Life holds us by the horns and tell us that our lives need to be run a certain way. The stresses of every day life are the ones that we give the most attention to leaving our aspirations and dreams to fall by the way side. It is our responsibilities, expectations and perceived obligations that are the reason we move in and out of our created world every day. But, there was once passion in our lives and that passion can still be reborn in our newer, more adult lifestyles.
In order to attempt a self-help method of reintroducing happiness and passion into our lives, we must first ask ourselves a few questions. What made us happy as children? What life goals did we have when we were young? What did we want to be?
In order to find happiness, we all need to look deep into ourselves and find the things that make us who we really are. Those things that make us smile and whistle when no one else seems to be feeling our happiness. These are the things that need to be the center of our worlds, these are the passions that need to fuel our lives.
The dutiful son or daughter who gives up dreams of acting to attend college and get a “real job” will eventually conform to those expectations. But will he or she be happy sitting behind a desk day in and day out? The doting mother who gives up finishing her Master’s degree to take care of the kids will love her children with all her heart and provide them with all their needs and wants. But will she really find solace in mommy and me groups and story time at the local library? The caring husband who sets aside his hobby of collecting model trains because it is viewed as childish will eventually forget the dust covered trains in the attic. But will his passion for tinkering with the shiny trains be placated by repairing the broken dishwasher and changing the oil in his wife’s car? We often agree to what is expected of us and drown out the voice inside our head and hearts. But the truth is you don’t have to be irresponsible or unreasonable to fulfill your passion.

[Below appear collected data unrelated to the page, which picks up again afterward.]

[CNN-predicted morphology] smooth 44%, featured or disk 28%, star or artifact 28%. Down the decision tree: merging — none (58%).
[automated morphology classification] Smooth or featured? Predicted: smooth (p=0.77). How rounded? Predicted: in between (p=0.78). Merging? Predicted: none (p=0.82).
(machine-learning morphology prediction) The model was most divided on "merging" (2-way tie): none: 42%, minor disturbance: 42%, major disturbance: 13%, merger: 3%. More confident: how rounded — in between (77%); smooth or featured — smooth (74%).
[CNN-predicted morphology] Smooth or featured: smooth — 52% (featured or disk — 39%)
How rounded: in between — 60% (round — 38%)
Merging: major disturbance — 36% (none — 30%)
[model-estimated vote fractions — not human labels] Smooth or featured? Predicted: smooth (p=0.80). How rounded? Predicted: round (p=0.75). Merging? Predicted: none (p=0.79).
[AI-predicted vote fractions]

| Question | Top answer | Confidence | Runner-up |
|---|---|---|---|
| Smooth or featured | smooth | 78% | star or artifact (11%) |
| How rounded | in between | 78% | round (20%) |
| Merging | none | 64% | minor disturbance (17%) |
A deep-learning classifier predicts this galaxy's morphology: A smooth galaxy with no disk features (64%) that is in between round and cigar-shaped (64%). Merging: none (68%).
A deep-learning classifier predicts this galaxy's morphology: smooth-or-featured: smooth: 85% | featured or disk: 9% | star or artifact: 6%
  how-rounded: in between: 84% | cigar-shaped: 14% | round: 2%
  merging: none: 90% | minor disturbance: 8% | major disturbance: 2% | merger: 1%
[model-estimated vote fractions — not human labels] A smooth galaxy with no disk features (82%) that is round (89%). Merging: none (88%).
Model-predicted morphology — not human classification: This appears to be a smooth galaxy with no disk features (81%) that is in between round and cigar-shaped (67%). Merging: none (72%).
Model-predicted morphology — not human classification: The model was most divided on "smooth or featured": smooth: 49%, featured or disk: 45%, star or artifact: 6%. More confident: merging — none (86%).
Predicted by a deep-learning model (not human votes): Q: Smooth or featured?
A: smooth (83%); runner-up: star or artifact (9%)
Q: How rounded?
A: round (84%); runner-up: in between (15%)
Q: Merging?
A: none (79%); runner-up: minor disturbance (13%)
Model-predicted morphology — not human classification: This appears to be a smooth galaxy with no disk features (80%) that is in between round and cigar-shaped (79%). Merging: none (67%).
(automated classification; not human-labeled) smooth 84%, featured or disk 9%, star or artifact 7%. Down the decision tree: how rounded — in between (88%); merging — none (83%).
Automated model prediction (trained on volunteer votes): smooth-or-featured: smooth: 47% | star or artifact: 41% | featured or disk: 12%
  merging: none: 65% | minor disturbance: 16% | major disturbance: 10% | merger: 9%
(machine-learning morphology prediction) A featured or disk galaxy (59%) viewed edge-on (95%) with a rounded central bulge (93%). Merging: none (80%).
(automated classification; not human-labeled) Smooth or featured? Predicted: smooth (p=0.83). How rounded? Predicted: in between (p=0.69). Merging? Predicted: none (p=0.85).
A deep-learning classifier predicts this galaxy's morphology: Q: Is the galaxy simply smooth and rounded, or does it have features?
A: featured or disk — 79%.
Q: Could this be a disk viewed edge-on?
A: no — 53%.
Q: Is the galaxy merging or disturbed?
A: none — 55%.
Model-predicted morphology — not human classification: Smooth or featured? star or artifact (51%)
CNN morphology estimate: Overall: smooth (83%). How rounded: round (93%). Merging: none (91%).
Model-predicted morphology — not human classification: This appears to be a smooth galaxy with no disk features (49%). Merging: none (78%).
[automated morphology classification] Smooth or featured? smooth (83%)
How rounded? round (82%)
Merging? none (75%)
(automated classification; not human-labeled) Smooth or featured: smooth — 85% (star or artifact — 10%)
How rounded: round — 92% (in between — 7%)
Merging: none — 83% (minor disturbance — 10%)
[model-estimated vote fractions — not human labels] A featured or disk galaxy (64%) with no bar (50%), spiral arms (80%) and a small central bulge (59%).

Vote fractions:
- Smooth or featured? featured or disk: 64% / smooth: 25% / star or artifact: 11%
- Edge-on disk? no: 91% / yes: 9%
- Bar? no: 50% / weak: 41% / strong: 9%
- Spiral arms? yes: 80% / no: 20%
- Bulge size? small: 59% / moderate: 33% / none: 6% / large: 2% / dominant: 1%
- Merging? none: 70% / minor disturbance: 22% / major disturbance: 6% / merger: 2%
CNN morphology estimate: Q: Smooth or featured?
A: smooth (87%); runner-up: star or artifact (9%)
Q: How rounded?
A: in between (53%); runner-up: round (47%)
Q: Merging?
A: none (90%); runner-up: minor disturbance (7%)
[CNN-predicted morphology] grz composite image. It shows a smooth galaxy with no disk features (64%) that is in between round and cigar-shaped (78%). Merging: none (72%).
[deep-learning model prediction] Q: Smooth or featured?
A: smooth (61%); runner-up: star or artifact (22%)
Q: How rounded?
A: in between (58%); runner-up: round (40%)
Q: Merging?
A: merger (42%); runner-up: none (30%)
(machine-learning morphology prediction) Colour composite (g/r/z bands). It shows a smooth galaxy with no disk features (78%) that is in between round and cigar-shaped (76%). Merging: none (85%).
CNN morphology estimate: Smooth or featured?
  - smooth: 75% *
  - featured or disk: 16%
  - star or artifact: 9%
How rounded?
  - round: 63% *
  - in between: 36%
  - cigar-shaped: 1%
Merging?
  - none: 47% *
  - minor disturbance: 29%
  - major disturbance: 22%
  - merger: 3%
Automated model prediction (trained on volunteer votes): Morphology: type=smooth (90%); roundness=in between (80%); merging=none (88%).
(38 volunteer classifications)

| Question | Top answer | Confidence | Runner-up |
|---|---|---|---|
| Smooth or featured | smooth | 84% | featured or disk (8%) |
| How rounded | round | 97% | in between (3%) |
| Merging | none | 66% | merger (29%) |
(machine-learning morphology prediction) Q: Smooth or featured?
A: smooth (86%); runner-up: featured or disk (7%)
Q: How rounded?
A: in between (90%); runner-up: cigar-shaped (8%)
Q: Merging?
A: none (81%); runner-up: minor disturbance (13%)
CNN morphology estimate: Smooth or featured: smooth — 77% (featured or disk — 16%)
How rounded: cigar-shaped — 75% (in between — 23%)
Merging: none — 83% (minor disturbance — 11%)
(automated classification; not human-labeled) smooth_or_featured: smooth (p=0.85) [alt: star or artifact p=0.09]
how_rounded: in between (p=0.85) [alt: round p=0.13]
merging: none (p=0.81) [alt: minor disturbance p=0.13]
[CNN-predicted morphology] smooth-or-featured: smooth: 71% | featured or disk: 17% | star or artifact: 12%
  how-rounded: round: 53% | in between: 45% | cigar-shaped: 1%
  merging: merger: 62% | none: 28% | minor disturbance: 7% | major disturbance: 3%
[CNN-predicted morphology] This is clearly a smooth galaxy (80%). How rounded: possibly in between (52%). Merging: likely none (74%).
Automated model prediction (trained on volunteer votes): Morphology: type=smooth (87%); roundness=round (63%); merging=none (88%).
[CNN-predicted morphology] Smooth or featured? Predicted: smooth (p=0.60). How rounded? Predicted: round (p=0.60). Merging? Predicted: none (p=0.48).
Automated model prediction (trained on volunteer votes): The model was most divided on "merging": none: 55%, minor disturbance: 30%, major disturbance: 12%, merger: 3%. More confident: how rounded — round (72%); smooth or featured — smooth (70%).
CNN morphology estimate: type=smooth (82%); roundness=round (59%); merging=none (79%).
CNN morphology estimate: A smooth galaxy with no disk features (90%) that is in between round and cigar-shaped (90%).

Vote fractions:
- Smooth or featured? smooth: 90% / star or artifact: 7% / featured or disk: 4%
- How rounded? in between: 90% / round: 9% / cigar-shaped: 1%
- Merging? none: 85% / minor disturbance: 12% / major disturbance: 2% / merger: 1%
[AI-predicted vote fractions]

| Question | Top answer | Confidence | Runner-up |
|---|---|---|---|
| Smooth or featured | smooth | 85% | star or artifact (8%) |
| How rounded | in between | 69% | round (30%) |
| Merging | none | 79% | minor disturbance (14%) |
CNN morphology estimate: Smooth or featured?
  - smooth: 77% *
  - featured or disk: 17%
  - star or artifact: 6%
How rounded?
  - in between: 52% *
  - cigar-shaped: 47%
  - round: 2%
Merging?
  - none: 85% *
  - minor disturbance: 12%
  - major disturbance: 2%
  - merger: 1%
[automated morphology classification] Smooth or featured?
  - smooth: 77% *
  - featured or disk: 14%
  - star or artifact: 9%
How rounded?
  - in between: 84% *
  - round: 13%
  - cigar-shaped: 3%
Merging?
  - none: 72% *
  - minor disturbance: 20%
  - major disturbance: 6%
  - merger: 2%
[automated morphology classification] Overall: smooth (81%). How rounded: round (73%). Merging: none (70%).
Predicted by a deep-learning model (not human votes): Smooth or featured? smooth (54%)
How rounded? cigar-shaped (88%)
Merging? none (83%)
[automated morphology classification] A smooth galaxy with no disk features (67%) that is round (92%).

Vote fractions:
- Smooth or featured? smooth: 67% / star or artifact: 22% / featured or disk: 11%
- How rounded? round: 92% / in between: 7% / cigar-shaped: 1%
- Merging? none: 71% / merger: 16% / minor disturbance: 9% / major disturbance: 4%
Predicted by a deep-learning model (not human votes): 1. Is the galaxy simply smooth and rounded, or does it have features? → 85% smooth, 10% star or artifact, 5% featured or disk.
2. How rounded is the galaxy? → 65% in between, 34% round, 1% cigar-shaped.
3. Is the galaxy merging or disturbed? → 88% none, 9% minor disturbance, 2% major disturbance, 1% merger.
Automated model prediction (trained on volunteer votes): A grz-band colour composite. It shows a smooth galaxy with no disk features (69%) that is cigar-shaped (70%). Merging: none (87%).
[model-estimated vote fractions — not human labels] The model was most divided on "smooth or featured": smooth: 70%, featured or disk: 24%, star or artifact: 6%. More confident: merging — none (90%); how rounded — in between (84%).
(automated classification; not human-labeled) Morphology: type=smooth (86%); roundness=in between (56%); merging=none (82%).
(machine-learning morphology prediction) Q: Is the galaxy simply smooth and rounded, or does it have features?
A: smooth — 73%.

Discovering your passion may actually be difficult if it’s been dormant for an extended period of time. It may have even changed. To answer the question, what are you passionate about, may require that you spend time and energy seriously considering your likes and dislikes. Think back to your youth and the things that interested you as a child or teenager. Think about projects or hobbies you worked on that left you exhilarated. Write in your journal or look through past journal entries and find the pattern of things that leave you feeling better about your day. If you listen to your heart, the answer will reveal itself rivaled by little else.
Once that passion has been rediscovered, living life as a more youthful ans passionate person will become second nature again. But, rest assured, it will be harder the second time around. Real life situations will tug at your passion strings and try to pull you away from the things that once made you so very happy. Resilience is the key to bringing that passion back into your life.
No amount of money or praise at work can compare to the feeling you will get from reintroducing that long lost passion back into your life. There is a euphoria that surrounds a passion, a healing nature that makes all the wrongs of the world disappear and the work entailed in making that passion a part of your aging life, is key to living a fulfilled life.
No one more moment should pass in your life without the time being taken to realize that passion that once drove your youth. Take that time back, leave the guilt at the door and reintroduce yourself to the person you always wanted to be and more. There is nothing better than reliving youth to bring back the happiness you once knew.